Le soir, regroupés dans le café du village, ils ont commencé à rire à haute voix et à se moquer de l’affaire. Puis, un jeune homme, fraîchement marié, a décidé de faire l’expérience de s’éloigner du village et de sa femme pour plus d’un mois, assurant que cela ne va rien changer et qu’il sera toujours sain et sauf.

De retour, à la maison, il a annoncé à sa jeune épouse son intention de partir du village et il a ajouté sur un ton très arrogant « POUR LONGTEMPS ». Consciente du sort qui pouvait l’attendre, la jeune femme utilise le venin, elle le met dans le dîner. Le lendemain, son époux part à l’aventure, il se sent enfin libéré et pouvant quitter le village. En effet, dans ce village, les hommes ne pouvaient faire un voyage à l’étranger que s’ils sont mariés. Avant cela, c’était hors question.

Le jeune homme était donc fier de commencer son aventure, celle de découvrir le monde, de connaître d’autres lieux, d’autres femmes, sans se soucier de rien. Et, c’est vrai, il a découvert un monde qui l’éblouit au point qu’il a oublié sa famille, son épouse, son village, voire même la magie. Au 31ème jour de son départ, le jeune homme s’est réveillé fatigué. On aurait dit qu’il avait travaillé toute la nuit. Esquinté et fatigué, il a été surpris par des vertiges, puis, un mal de tête terrible l’a secoué. Il a pensé se reposer un peu, mais il ne s’améliorait pas, il a commencé des vomissements, les uns après les autres.

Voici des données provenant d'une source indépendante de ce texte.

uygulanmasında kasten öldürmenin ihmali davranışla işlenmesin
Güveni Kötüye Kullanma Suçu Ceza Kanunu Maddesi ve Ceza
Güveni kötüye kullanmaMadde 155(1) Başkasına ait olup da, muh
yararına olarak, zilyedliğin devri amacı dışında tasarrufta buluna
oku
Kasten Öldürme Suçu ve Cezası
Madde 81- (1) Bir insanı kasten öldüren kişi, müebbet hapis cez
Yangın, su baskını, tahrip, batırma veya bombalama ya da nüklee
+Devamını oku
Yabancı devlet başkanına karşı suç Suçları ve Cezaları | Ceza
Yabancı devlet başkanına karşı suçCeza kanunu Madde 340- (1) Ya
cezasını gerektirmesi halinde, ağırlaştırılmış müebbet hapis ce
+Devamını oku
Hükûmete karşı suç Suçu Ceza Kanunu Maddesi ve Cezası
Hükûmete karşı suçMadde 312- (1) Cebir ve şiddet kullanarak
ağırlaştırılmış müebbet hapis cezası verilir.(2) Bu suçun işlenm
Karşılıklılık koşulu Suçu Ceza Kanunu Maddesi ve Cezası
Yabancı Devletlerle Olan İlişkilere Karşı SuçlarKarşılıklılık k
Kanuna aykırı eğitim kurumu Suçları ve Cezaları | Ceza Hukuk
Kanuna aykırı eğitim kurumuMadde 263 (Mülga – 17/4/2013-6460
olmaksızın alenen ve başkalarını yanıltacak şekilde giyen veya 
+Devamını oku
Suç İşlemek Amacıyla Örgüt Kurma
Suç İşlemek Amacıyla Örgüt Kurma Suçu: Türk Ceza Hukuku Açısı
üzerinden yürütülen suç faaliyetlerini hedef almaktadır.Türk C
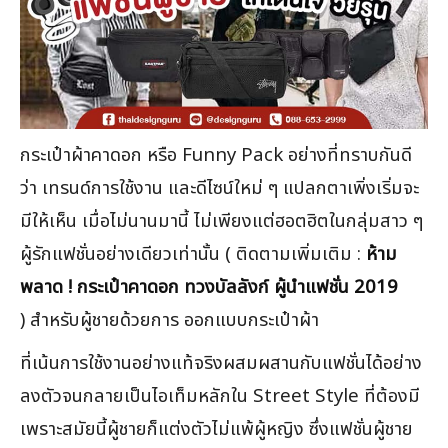
กระเป๋าผ้าคาดอก หรือ Funny Pack อย่างที่ทราบกันดี
ว่า เทรนด์การใช้งาน และดีไซน์ใหม่ ๆ แปลกตาเพิ่งเริ่มจะ
มีให้เห็น เมื่อไม่นานมานี้ ไม่เพียงแต่ฮอตฮิตในกลุ่มสาว ๆ
ผู้รักแฟชั่นอย่างเดียวเท่านั้น ( ติดตามเพิ่มเติม :
ห้าม
พลาด ! กระเป๋าคาดอก ทวงบัลลังก์ ผู้นำแฟชั่น 2019
) สำหรับผู้ชายด้วยการ ออกแบบกระเป๋าผ้า
ที่เน้นการใช้งานอย่างแท้จริงผสมผสานกับแฟชั่นได้อย่าง
ลงตัวจนกลายเป็นไอเท็มหลักใน Street Style ที่ต้องมี
เพราะสมัยนี้ผู้ชายก็แต่งตัวไม่แพ้ผู้หญิง ซึ่งแฟชั่นผู้ชาย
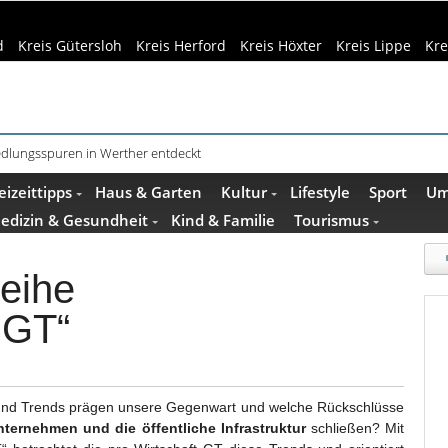
d
Kreis Gütersloh
Kreis Herford
Kreis Höxter
Kreis Lippe
Kre
Siedlungsspuren in Werther entdeckt
eizeittipps
Haus & Garten
Kultur
Lifestyle
Sport
Um
edizin & Gesundheit
Kind & Familie
Tourismus
reihe
.GT“
nd Trends prägen unsere Gegenwart und welche Rückschlüsse
ternehmen und die öffentliche Infrastruktur
schließen? Mit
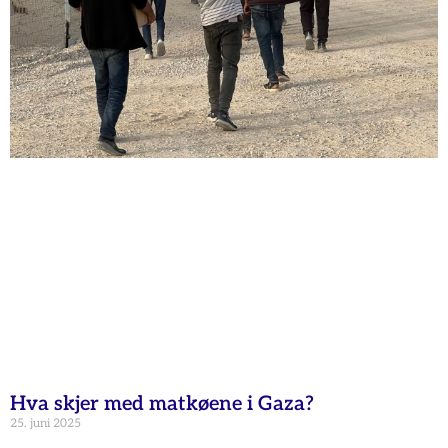
Hva skjer med matkøene i Gaza?
25. juni 2025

Les médecins de la grande ville où il était ont beau chercher à l’aider. En vain. C’est là qu’il s’est rappelé le tour de magie, du village, de son épouse et de sa famille. Il a payé tout ce qu’il avait gagné pour s’acheter une calèche et rentrer au village. De retour, il avait l'air affaibli et son visage était pâle. Son épouse l’a reçu avec tendresse et elle lui a préparé une bonne soupe dans laquelle elle n’a pas oublié d’ajouter l’antidote. Après la soupe, il s’est senti mieux et le lendemain, il était presque rétabli.

Les hommes du village avaient bien vu son exemple. C’est à partir de ce moment que les hommes ont appris à poursuivre leurs voyages, mais jamais trop longs. Jamais au-delà d’un mois. Et, les femmes du village se sont fait une grande réputation : « celle des femmes irremplaçables ». La magie a sa raison que la raison ne connaît pas!